A Baltimore man who was released from prison in January after serving 31 years for murder has filed a lawsuit accusing city police of threatening to take children away from their parents to coerce false testimony against him.
“ ‘Cooperate or you’ll never see your mother again.’ With this and other pointed and repeated threats, the Officer Defendants initiated an unjust and underhanded process that led to Gary Washington being wrongfully convicted and forced to spend 31 years in prison for crimes he did not commit,” Washington’s lawyers wrote in the lawsuit filed Tuesday.
A spokesperson for the Baltimore Police Department did not return calls seeking comment.
Otis Robinson, who was 12 when he first spoke to police, recanted his statement in 1999, but Washington stayed in prison until January when a Baltimore judge granted his request to hear the new evidence in the case. Prosecutors dropped the charges.
Robinson testified in 1999 that he had been coerced into saying Washington was the shooter when shown his mug shot, saying at the time that officers told him “if I didn’t cooperate, I would never see my mother again.”
According to the lawsuit, Robinson was walking to a corner store when he saw a group of men talking across the street before he heard the fatal shots.
When police brought Robinson in for questioning, he told investigators he heard the gunshots and ran to his mother’s boyfriend’s home but did not know the group of men and did not see who fired the weapon, the lawsuit said.
“Afraid and removed from his mother, twelve-year-old Otis crumbled under the pressure,” the lawsuit said. “Otis agreed to the Defendants’ lies, and when asked who the shooter was, Otis falsely identified [Washington] as the shooter, an identification the Officer Defendants knew to be false.”
“The only evidence that linked [Washington] to the crime came from Otis Robinson,” the lawsuit continued, pointing to the fact that prosecutors called only Robinson to the witness stand to testify.

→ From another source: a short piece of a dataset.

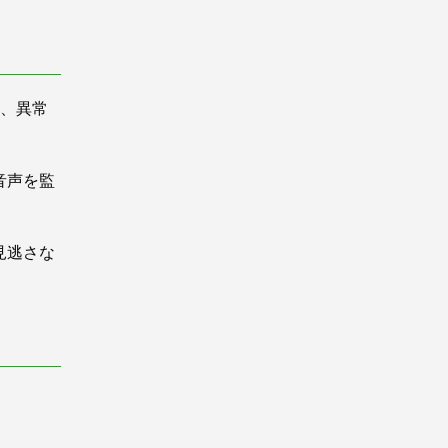
し、異常
音声を監
見逃さな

The lawsuit says police also coerced a 13-year-old girl, named only as “R.D.” in the lawsuit, who was standing in the crowd near the shooting. The lawsuit said police threatened to take her away from and possibly arrest her mother if she did not cooperate.
She did not testify in the case but signed a witness statement identifying Washington as the shooter, the lawsuit said. He was convicted of first-degree murder and a weapons charge on July 20, 1987.
Washington is suing the officers involved in the investigation, the Baltimore City Police Department, the mayor and city council for punitive and compensatory damages. None of the officers named appear to still be with the department as they are not named in a salary database for city employees for fiscal year 2018.
The lawsuit alleged that although Washington obtained a GED while incarcerated and has found a job with a construction company since his release, he lost contact with close friends and family members over the years.